De ahí también la tensión existente entre Daniel (Miquel Fernández) y Caleb (Quim Gutiérrez), hecha con el fuego lento de envidias, palabras no dichas y rivalidades no reconocidas. Una tensión que es fácil que acabe a puñetazos y en la que jugará un papel decisivo la poca habilidad que ambos tienen para gestionar los sentimientos. Los de un Caleb que necesita huir para asumir la verdad de su familia como también los de un Daniel que desea convertirse en el que no es porque cree que sólo así podrá ser feliz. En definitiva los dos, cada uno de distinta manera, han estado escapando de la imagen que el espejo les ofrecía de sí mismos.
Quizás Efraín (Patrick Criado), el más joven de los hermanos, represente si no el “hombre nuevo”, sí al menos el que empieza a construirse sobre otras coordenadas. Aunque no estoy seguro de que el sentirse como parte de una generación que ya no se queda en cuartos sino que es capaz de llegar a la final, lo cual por otra parte parece de momento sólo ser posible en el mundo del fútbol, represente también vivir la masculinidad de una manera no tan heroica como lo han hecho sus hermanos. Ahora bien, que sea capaz de reconocer sus dudas, sus miedos, sus inseguridades, incluso la complejidad de sus deseos, nos pone sobre la pista que otro modelo de varón es posible. Y me gustaría pensar que, con él, también, otro modelo de relaciones afectivas y sexuales, de convivencia, de familia conjugada en plural y no sometida los cánones de la heteropatriarcal.
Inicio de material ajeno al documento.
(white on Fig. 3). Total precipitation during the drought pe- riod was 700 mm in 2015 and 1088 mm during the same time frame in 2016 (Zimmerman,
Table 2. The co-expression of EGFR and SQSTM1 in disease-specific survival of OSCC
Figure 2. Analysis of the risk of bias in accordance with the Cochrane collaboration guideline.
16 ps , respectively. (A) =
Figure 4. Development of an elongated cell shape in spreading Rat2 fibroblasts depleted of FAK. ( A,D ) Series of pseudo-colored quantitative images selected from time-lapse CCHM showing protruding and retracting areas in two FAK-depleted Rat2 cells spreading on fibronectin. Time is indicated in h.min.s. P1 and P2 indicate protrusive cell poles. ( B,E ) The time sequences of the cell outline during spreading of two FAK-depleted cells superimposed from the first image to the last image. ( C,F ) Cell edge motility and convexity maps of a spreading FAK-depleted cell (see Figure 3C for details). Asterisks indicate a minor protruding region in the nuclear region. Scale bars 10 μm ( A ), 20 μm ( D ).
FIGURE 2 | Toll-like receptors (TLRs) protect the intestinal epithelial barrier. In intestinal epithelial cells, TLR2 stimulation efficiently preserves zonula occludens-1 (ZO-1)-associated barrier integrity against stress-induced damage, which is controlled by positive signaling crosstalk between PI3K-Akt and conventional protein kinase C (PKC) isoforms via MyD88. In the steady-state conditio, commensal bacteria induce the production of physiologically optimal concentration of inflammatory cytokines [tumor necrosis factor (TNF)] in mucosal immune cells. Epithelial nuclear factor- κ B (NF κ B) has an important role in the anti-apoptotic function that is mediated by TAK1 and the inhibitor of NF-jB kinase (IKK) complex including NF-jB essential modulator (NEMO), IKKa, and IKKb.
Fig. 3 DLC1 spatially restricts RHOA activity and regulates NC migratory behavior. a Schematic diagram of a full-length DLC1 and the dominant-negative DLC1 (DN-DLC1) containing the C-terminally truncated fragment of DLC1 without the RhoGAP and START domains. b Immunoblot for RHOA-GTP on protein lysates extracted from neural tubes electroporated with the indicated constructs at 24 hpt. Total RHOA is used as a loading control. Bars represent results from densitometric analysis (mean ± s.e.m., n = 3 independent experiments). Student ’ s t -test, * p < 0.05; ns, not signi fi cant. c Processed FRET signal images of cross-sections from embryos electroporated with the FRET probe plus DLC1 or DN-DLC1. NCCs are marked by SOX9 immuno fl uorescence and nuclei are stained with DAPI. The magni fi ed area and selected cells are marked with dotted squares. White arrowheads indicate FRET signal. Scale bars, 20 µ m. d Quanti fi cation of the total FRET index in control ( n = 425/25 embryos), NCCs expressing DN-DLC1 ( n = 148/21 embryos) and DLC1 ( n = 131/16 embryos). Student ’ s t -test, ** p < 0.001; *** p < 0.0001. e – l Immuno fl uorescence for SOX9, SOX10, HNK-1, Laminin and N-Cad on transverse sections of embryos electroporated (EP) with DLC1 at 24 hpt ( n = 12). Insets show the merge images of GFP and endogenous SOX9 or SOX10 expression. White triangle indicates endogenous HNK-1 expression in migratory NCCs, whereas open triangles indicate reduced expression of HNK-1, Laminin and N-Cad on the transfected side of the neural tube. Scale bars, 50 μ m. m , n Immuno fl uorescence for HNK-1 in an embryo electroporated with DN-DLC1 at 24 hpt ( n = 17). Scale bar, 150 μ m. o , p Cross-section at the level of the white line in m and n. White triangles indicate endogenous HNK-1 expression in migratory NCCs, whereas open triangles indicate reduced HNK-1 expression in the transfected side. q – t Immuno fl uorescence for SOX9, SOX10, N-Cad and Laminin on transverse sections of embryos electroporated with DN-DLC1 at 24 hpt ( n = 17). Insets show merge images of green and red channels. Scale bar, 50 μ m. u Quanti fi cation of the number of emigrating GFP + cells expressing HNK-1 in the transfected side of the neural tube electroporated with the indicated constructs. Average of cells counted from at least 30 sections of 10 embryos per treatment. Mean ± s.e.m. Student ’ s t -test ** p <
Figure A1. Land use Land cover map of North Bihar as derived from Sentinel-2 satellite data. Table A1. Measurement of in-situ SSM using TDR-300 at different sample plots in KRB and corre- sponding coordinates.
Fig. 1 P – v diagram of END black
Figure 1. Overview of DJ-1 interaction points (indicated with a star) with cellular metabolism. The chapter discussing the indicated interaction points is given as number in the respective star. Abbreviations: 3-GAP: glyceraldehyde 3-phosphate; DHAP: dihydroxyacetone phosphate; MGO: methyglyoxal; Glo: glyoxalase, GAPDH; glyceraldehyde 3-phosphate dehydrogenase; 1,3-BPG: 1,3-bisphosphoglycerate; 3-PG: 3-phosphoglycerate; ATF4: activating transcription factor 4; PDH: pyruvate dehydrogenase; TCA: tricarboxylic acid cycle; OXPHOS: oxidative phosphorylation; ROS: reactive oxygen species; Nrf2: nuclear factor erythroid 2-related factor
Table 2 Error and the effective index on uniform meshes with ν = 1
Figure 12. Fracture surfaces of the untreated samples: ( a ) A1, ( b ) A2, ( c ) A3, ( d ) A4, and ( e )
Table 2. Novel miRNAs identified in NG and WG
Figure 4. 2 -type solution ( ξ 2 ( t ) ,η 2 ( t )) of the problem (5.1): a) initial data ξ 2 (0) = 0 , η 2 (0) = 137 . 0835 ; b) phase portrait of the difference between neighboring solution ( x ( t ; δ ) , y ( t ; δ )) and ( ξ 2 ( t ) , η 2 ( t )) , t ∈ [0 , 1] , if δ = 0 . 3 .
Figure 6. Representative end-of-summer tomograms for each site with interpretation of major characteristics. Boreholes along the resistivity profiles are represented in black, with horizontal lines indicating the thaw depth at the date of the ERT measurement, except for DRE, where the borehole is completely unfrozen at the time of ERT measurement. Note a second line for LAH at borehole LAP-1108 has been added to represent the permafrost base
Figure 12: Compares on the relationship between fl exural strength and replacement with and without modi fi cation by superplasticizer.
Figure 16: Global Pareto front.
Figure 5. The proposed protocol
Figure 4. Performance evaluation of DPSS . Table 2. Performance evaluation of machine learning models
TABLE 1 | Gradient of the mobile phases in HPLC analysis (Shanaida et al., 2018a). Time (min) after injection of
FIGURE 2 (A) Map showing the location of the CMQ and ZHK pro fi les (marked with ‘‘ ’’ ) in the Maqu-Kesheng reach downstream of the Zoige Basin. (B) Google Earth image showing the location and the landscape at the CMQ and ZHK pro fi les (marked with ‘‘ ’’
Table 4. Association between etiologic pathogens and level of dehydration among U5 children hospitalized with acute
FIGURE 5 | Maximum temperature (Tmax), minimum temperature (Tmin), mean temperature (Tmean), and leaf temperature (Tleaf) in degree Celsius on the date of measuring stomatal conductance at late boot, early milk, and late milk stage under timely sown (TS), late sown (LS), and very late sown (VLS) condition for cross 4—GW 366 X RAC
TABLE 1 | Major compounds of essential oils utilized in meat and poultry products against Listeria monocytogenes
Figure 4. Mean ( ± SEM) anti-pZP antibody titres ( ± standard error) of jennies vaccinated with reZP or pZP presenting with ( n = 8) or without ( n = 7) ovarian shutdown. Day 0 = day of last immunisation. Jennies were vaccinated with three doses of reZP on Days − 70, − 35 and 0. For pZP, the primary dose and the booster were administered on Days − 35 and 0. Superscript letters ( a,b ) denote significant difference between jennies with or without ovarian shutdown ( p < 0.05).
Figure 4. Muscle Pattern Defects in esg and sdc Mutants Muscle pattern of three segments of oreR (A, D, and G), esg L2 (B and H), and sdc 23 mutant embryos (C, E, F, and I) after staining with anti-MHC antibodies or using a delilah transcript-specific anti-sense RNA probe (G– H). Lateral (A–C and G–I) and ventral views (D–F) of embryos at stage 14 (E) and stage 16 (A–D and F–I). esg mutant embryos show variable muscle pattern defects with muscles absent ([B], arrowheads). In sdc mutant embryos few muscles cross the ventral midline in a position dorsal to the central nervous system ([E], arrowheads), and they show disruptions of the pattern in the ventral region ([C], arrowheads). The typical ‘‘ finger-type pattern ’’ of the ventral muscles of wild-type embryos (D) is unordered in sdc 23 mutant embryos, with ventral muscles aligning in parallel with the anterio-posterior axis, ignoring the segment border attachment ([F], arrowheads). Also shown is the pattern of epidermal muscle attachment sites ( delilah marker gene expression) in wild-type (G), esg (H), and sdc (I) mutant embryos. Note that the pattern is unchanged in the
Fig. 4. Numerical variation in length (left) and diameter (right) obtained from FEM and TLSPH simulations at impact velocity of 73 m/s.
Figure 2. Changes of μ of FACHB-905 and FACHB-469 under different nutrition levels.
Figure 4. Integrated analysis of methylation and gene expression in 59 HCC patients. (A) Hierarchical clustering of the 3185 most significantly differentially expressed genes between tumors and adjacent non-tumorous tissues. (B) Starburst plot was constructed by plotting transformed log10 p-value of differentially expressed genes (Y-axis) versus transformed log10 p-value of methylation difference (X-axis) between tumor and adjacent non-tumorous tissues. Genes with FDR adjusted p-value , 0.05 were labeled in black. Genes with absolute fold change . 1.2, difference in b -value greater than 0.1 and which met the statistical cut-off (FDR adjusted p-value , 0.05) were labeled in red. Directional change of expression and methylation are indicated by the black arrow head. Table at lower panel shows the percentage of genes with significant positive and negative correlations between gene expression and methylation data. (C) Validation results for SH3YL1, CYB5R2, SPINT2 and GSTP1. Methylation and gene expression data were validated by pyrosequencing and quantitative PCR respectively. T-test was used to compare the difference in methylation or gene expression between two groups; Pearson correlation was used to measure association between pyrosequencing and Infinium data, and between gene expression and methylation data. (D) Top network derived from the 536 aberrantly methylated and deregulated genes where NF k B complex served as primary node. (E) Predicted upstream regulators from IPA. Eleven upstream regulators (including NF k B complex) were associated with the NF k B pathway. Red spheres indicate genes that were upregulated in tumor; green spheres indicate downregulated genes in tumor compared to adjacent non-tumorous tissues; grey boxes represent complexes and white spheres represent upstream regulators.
Me gustaría pensar que “la muerte del padre” puede suponer para esos cinco hombres imperfectos el inicio de otra manera de entenderse a sí mismos y de disfrutar las relaciones entre ellos y con los demás. Porque, y esa sería la vuelta de tuerca que no sé si Sánchez Arévalo se atrevería a dar, ya que hay en su película un cierto tufillo conservador en este sentido, uno de los secretos para asumir nuestras fragilidades y acostumbrarnos a vivir con ellas radica en la erosión de ese paraguas que durante siglos intentó salvarnos de la lluvia. Un paraguas que ha llegado al siglo XXI muy agujereado y que, por tanto, de poco nos sirve ante el chaparrón que está suponiendo un mundo en el que mujeres y hombres nos vemos obligados a redefinir los términos del contrato.
Esa sería la conclusión que La gran familia española nos dejaría al final a todos los que estamos convencidos de que es necesario reinventar un modelo de convivencia basado, en la mayoría de las ocasiones, en la jerarquíay en las verdades a medias, lo cual pasa de manera urgente por pensar en unas masculinidades que ya no se definan necesariamente por el éxito y el ejercicio del poder. Lo cual, a su vez, supone entender que es nuestra vulnerabilidad la que nos reclama a gritos el afecto de los demás.